Tonally erratic and too fantastical to buy as something resembling our known reality, Money Monster is a missed opportunity to make a potent, topical issues film that rips the mask off of the facade of 'infotainment' on television, and how they continue to cover the stock market as a big money-game than real business, despite potentially having dire consequences to the lives of millions on the line with each progressive gamble.

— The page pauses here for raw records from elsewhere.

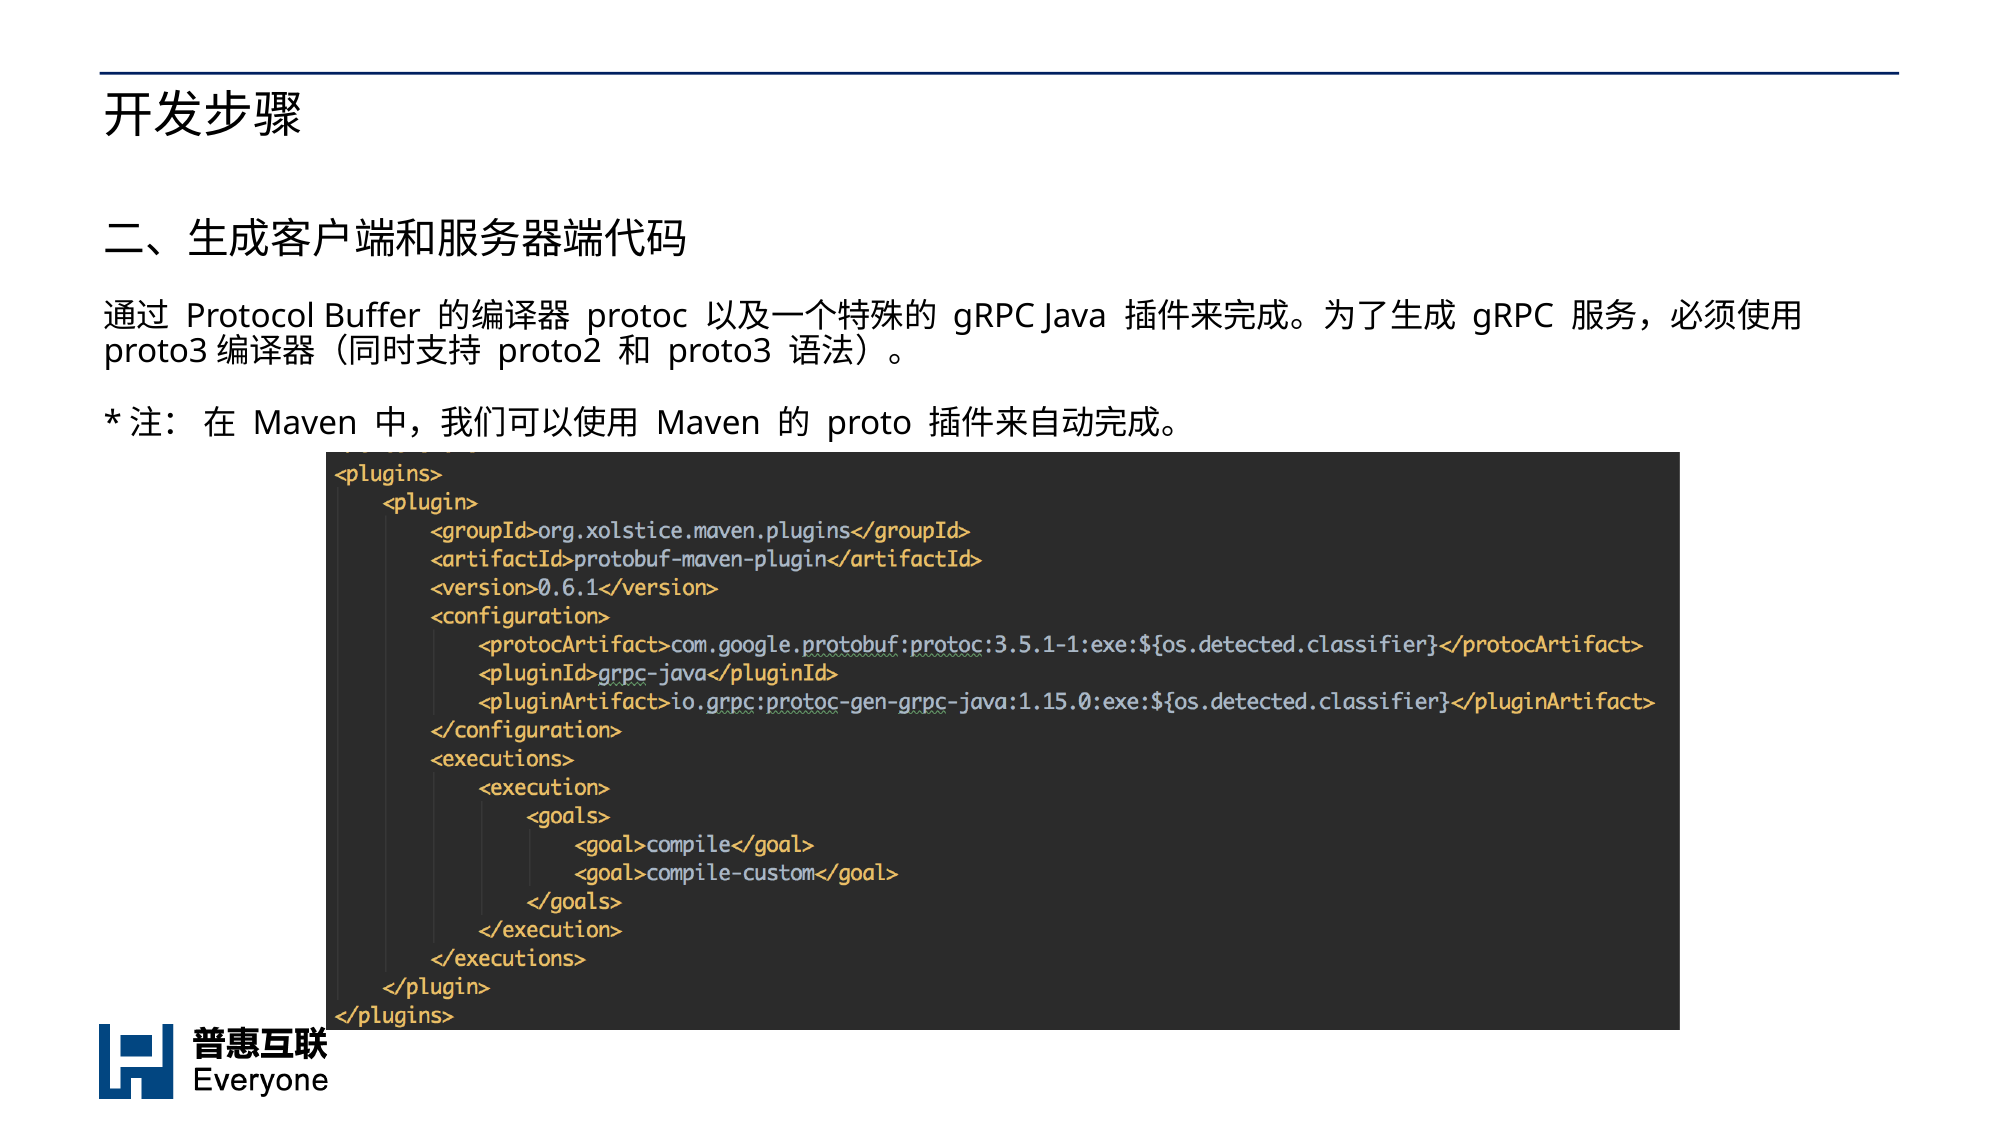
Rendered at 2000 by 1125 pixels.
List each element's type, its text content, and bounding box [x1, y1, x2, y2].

picture [326, 452, 1680, 1030]
text_box 二、生成客户端和服务器端代码 通过 Protocol Buffer 的编译器 protoc 以及一个特殊的 gRPC Java 插件来完成。为了生成 gRPC 服务，必须使用proto3编译器（同时支持 proto2 和 proto3 语法）。 *注： 在 Maven 中，我们可以使用 Maven 的 proto 插件来自动完成。 [103, 217, 1903, 1083]
title 开发步骤 [103, 88, 1903, 217]
picture [99, 1024, 328, 1099]
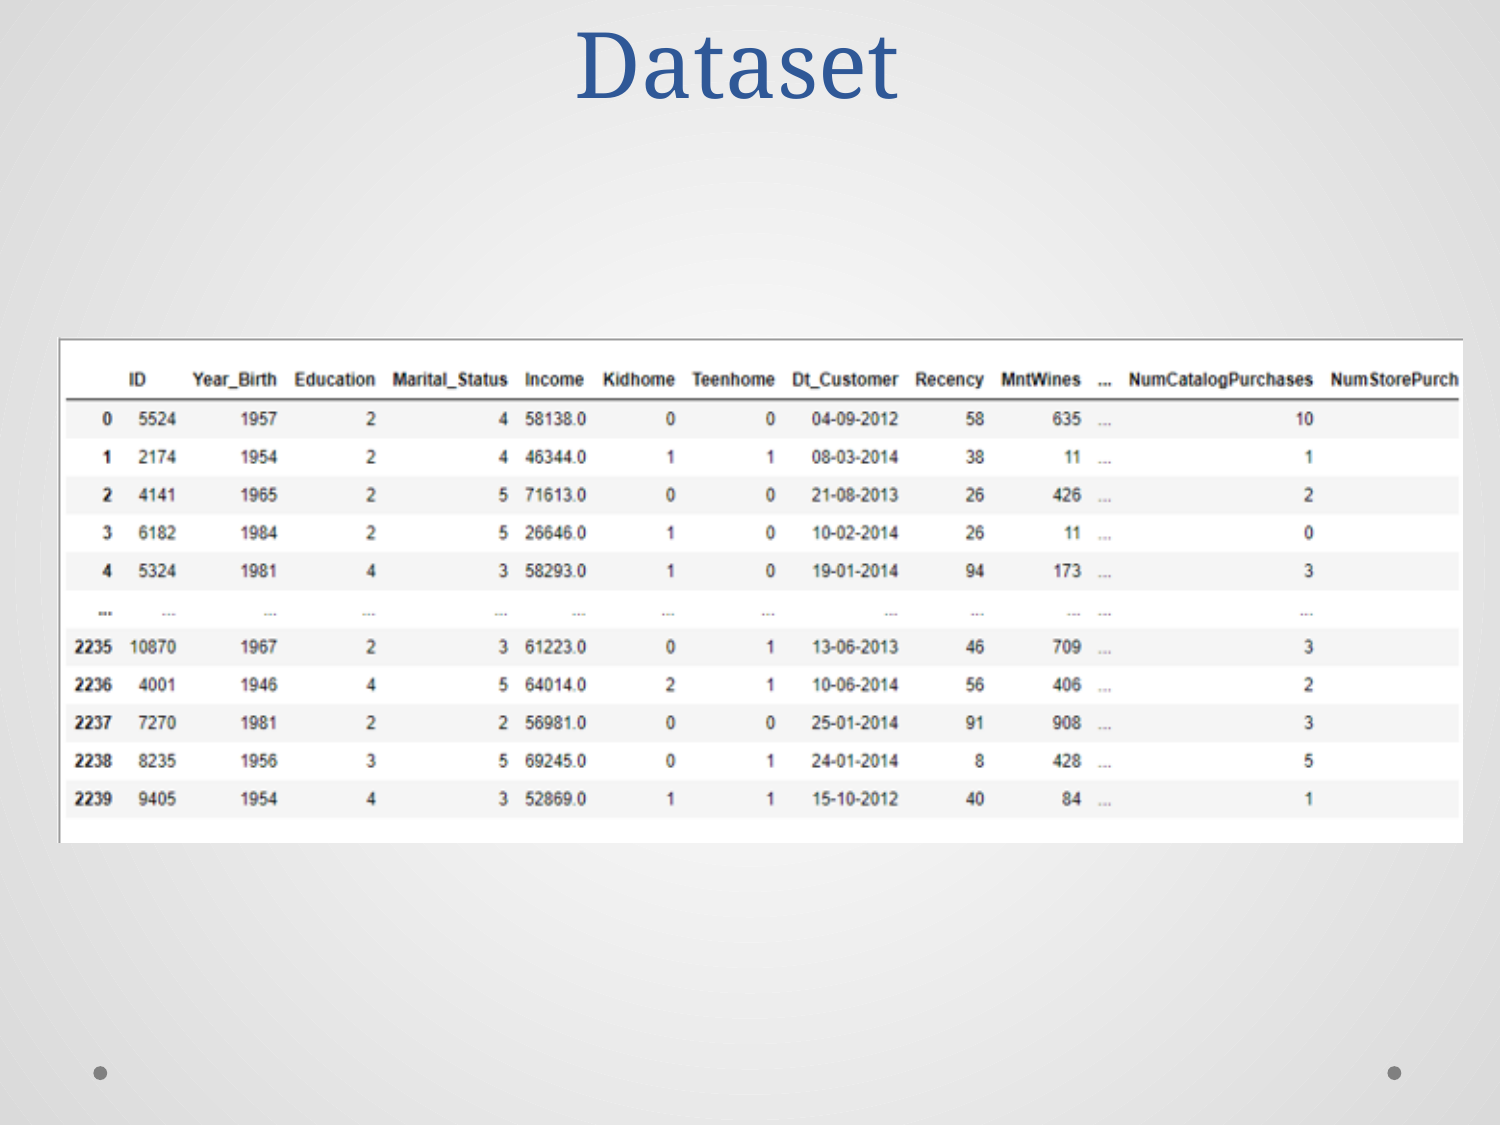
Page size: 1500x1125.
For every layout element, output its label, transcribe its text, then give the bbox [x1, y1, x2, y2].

While it's commendable to see news people return to trying to become the conduit for the concerns of the public, rather than spokespeople for the corporations they're supposed to be covering, one gathers by the end of this misfire that very little actual light has been shed on the topic. It threatens but can't deliver on the ultimatums on putting the ills of the current corporate structure of television news under scrutiny, and for that, it becomes like its supposed working-class antihero -- willing to take up arms to hold the industry hostage, but unsure of what or how to do things once they take control of the cameras.